The stretch from the line with "13 PROOF OF PROPOSITION 2" through the line with "for any T >" in the records below: write it out exactly, and nothing else.
(PROVIDED RECORDS)
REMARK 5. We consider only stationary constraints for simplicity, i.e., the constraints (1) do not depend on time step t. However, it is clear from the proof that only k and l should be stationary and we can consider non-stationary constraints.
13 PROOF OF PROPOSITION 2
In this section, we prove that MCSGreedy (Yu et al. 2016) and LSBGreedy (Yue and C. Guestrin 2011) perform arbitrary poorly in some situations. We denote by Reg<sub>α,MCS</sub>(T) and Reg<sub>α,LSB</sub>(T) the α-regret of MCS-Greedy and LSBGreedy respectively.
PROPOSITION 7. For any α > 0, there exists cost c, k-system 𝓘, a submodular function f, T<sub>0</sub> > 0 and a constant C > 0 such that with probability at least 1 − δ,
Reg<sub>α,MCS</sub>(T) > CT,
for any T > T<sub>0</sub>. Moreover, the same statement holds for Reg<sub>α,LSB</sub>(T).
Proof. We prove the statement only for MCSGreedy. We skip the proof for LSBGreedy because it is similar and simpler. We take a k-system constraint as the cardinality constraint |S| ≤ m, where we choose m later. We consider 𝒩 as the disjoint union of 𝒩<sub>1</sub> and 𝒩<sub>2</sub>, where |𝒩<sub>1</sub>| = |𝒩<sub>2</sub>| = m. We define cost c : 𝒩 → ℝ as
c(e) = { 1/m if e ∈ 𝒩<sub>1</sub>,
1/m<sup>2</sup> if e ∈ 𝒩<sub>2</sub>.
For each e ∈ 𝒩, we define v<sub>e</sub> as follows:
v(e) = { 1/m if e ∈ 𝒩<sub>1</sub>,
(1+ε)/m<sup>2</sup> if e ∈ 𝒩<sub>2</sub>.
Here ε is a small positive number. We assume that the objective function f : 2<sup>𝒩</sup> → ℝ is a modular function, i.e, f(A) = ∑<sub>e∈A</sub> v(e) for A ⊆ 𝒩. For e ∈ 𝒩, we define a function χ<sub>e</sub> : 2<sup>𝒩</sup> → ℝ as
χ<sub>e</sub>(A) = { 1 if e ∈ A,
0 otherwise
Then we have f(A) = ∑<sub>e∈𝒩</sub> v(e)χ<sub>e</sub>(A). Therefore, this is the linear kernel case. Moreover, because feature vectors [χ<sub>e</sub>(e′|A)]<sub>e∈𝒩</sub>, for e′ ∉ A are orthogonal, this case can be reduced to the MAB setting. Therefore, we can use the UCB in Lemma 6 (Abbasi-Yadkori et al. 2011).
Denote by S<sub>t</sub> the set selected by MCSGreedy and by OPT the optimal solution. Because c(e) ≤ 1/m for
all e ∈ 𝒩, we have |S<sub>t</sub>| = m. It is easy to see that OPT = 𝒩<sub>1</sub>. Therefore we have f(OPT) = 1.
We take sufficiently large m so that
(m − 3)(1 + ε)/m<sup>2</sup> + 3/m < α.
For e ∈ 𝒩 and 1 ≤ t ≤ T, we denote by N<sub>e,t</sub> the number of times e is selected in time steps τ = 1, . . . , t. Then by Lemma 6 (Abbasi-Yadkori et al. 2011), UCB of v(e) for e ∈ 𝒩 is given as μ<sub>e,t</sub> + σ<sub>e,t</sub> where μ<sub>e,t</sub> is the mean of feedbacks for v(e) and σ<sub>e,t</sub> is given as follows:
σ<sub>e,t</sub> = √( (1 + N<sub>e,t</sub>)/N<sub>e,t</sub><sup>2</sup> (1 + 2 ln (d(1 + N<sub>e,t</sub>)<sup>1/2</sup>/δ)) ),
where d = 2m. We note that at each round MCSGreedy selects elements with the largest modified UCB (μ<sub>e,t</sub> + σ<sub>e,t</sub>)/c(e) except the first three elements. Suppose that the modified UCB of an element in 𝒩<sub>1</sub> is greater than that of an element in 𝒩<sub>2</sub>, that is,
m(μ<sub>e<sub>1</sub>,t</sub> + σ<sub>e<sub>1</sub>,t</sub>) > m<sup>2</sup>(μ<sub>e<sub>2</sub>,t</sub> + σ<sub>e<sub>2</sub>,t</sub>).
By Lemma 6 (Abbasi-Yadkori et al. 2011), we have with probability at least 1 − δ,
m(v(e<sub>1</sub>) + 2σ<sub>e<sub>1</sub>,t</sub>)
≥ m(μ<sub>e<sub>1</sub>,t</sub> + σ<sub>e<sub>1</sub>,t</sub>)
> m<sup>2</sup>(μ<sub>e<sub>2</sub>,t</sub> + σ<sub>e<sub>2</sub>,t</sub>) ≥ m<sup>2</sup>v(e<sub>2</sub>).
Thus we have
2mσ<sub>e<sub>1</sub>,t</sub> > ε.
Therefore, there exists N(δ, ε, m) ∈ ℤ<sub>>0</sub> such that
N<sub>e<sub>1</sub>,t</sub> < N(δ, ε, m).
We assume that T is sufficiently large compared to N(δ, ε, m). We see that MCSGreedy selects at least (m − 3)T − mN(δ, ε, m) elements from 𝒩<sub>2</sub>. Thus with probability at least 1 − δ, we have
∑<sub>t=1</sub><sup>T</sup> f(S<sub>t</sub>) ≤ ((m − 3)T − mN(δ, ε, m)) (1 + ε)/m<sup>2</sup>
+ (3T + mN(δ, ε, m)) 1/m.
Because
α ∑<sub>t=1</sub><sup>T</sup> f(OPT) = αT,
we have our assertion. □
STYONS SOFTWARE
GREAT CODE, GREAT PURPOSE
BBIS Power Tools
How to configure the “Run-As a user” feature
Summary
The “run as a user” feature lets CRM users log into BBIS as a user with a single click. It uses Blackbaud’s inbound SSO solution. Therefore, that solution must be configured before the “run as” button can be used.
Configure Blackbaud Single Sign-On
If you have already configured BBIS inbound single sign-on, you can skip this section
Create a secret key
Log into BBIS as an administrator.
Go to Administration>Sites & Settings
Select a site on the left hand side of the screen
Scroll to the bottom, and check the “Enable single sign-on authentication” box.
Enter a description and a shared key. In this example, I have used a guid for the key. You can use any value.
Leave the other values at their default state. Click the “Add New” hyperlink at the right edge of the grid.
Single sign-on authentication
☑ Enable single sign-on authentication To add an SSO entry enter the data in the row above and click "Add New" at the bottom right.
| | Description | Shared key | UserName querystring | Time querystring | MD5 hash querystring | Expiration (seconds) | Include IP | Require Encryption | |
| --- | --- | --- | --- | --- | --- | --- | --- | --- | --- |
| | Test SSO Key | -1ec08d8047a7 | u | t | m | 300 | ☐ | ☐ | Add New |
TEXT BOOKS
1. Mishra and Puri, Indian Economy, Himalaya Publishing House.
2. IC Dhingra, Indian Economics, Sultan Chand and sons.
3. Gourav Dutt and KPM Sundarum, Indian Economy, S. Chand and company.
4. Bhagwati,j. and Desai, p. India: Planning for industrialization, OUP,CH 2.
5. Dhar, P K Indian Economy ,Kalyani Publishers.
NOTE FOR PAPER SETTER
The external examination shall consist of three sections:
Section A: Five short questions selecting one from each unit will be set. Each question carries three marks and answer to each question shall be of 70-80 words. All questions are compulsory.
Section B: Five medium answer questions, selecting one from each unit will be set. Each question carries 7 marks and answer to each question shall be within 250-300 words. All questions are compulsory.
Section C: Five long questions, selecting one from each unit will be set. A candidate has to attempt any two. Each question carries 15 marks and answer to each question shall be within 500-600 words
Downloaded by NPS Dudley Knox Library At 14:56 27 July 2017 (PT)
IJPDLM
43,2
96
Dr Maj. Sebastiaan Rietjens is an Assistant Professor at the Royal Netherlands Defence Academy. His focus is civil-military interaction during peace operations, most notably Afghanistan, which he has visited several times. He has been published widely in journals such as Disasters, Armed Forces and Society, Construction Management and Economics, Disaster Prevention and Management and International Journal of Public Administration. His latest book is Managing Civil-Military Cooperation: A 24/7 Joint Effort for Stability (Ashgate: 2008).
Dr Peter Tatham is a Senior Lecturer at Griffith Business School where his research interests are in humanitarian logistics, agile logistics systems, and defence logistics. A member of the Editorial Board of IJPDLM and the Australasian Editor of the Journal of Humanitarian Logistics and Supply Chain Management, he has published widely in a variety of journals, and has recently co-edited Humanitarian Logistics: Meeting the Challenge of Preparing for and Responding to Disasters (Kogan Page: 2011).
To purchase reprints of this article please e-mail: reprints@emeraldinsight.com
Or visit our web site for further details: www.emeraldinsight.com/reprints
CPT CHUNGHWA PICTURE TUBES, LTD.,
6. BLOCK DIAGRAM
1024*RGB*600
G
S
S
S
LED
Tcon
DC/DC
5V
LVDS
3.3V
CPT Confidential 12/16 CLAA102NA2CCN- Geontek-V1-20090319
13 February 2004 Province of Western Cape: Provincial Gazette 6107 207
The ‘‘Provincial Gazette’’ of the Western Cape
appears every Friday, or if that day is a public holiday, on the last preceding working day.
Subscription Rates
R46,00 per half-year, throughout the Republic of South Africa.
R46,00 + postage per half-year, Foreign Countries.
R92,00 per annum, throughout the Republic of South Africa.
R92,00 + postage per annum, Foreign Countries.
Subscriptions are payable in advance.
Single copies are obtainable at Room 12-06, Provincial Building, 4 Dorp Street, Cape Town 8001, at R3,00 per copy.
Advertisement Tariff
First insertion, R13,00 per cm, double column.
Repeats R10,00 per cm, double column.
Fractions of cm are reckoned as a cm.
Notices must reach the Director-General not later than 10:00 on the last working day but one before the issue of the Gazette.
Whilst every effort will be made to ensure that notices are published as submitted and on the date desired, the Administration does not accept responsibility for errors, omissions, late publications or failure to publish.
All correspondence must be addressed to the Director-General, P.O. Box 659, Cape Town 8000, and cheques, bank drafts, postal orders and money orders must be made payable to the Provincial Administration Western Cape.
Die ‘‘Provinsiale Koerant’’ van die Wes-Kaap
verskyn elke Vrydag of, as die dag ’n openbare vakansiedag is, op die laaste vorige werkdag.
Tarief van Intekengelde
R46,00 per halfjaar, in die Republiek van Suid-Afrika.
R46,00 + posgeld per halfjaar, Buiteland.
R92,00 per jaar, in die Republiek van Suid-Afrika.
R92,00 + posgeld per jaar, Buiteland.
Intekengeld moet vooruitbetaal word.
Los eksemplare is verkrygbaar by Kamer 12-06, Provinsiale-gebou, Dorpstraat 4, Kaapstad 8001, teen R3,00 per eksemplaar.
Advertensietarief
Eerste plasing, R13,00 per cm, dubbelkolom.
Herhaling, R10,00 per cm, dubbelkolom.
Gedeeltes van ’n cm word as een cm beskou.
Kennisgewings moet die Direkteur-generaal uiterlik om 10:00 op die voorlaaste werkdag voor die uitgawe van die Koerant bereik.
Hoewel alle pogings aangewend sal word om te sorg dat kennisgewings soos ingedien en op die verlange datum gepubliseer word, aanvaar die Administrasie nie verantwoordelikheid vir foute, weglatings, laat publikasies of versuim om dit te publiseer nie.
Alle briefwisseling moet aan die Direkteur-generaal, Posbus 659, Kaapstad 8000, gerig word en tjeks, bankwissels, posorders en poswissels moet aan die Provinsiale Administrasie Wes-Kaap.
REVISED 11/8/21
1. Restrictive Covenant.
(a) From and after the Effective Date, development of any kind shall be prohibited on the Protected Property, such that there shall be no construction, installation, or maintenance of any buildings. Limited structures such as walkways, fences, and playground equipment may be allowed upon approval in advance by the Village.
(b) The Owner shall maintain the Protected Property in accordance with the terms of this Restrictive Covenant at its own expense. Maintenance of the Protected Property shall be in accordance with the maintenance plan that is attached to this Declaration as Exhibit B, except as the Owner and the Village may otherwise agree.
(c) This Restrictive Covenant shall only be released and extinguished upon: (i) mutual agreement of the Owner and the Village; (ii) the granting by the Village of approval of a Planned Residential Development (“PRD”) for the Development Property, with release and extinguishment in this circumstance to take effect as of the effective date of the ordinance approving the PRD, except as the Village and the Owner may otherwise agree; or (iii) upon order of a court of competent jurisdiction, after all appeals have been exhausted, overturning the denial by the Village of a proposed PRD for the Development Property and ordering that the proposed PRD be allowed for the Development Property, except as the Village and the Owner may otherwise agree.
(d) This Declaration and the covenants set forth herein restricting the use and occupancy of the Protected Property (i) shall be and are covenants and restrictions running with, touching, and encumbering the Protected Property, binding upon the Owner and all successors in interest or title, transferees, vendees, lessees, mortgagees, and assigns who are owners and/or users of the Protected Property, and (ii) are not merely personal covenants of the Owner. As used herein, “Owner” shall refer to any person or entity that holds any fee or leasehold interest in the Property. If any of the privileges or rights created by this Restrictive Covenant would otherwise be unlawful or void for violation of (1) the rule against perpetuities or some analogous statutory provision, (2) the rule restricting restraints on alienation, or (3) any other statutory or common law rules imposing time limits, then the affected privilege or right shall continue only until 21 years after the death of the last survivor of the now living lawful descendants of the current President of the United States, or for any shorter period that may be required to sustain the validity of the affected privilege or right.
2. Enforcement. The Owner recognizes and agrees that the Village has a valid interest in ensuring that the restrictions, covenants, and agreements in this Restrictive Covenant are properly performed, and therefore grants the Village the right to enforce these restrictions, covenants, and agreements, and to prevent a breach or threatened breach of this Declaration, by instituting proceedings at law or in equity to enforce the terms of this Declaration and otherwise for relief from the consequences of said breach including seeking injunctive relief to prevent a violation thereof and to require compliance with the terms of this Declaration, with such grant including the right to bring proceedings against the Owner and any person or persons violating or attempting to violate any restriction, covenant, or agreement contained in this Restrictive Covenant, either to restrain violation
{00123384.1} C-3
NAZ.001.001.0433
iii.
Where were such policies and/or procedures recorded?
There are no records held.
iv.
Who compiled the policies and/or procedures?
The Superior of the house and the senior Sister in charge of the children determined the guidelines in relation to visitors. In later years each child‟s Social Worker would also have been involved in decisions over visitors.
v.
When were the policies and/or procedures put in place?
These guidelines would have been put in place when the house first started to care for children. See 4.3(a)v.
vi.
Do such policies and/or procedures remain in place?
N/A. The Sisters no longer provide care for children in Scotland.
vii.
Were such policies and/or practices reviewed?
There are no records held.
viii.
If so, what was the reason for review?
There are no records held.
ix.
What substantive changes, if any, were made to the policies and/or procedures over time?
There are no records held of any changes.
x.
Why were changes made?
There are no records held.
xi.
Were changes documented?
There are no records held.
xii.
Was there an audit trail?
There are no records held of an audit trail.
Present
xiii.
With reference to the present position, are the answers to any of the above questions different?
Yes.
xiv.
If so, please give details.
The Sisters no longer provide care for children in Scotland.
(End PROVIDED RECORDS)
> ANSWER BOX:
13 PROOF OF PROPOSITION 2
In this section, we prove that MCSGreedy (Yu et al. 2016) and LSBGreedy (Yue and C. Guestrin 2011) perform arbitrary poorly in some situations. We denote by Reg<sub>α,MCS</sub>(T) and Reg<sub>α,LSB</sub>(T) the α-regret of MCS-Greedy and LSBGreedy respectively.
PROPOSITION 7. For any α > 0, there exists cost c, k-system 𝓘, a submodular function f, T<sub>0</sub> > 0 and a constant C > 0 such that with probability at least 1 − δ,
Reg<sub>α,MCS</sub>(T) > CT,
for any T > T<sub>0</sub>. Moreover, the same statement holds for Reg<sub>α,LSB</sub>(T).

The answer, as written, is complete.